▶ **Work item**:
Reproduce the material below only from the line with "Movies with Video" to the line with "structure, design, content and functions.", both included, keeping each line exact and dropping the pictures.

▶ **Material supplied**:
● ● ●
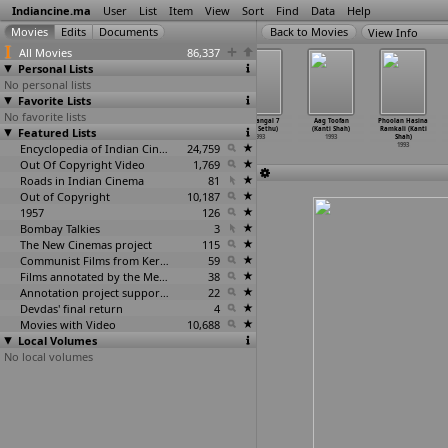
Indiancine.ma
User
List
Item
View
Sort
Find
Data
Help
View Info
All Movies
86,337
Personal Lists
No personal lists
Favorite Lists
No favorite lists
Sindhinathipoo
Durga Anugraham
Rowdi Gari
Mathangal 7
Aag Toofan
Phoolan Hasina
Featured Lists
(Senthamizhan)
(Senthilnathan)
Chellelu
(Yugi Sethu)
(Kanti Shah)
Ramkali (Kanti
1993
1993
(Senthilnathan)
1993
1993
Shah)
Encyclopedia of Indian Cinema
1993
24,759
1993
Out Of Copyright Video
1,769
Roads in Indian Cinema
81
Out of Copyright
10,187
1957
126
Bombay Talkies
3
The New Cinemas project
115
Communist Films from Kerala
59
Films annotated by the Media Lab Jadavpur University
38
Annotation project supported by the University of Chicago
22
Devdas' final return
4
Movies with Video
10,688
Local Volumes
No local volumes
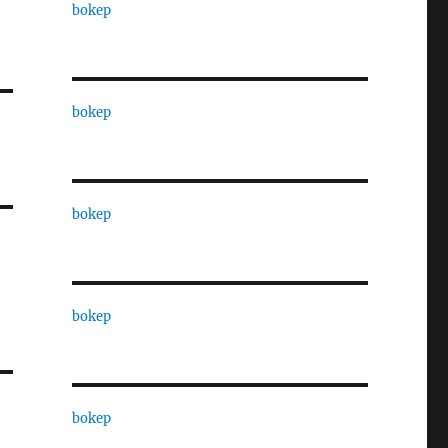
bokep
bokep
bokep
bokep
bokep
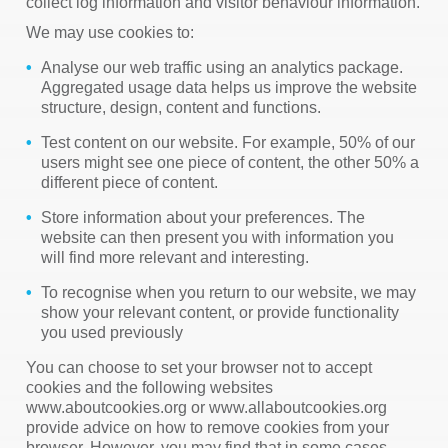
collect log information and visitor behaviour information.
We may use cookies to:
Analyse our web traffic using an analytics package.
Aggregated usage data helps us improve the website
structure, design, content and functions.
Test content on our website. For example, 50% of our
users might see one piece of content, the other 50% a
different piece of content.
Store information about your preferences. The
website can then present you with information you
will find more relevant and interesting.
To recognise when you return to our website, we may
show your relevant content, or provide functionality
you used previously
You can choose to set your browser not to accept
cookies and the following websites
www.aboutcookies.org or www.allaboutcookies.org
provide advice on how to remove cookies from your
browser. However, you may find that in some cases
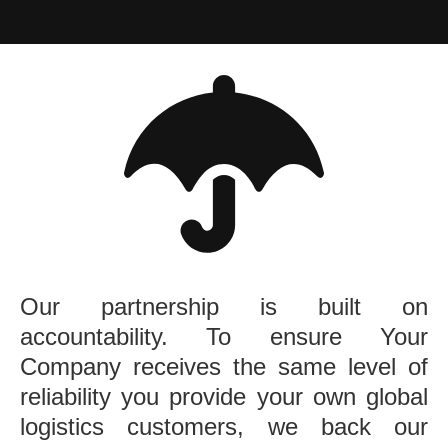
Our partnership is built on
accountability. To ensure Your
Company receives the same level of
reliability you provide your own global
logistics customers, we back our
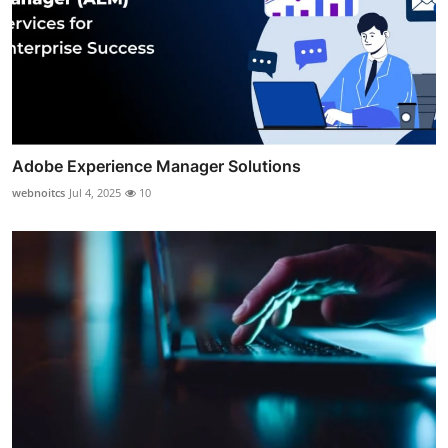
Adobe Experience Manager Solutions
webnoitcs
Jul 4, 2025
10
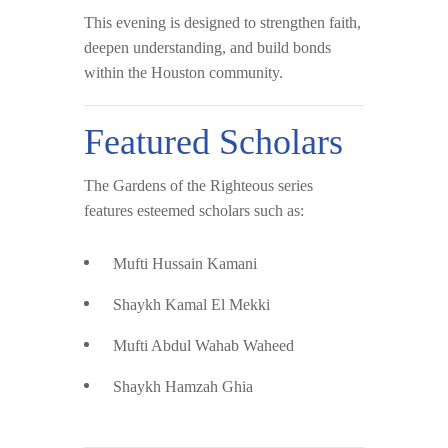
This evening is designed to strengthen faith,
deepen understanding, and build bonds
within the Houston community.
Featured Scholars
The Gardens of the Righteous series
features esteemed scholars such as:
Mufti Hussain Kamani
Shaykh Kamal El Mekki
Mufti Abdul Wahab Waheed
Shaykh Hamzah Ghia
● ● ●
▶ **Answer area**:
Movies with Video
10,688
Local Volumes
No local volumes
bokep
bokep
bokep
bokep
bokep
collect log information and visitor behaviour information.
We may use cookies to:
Analyse our web traffic using an analytics package.
Aggregated usage data helps us improve the website
structure, design, content and functions.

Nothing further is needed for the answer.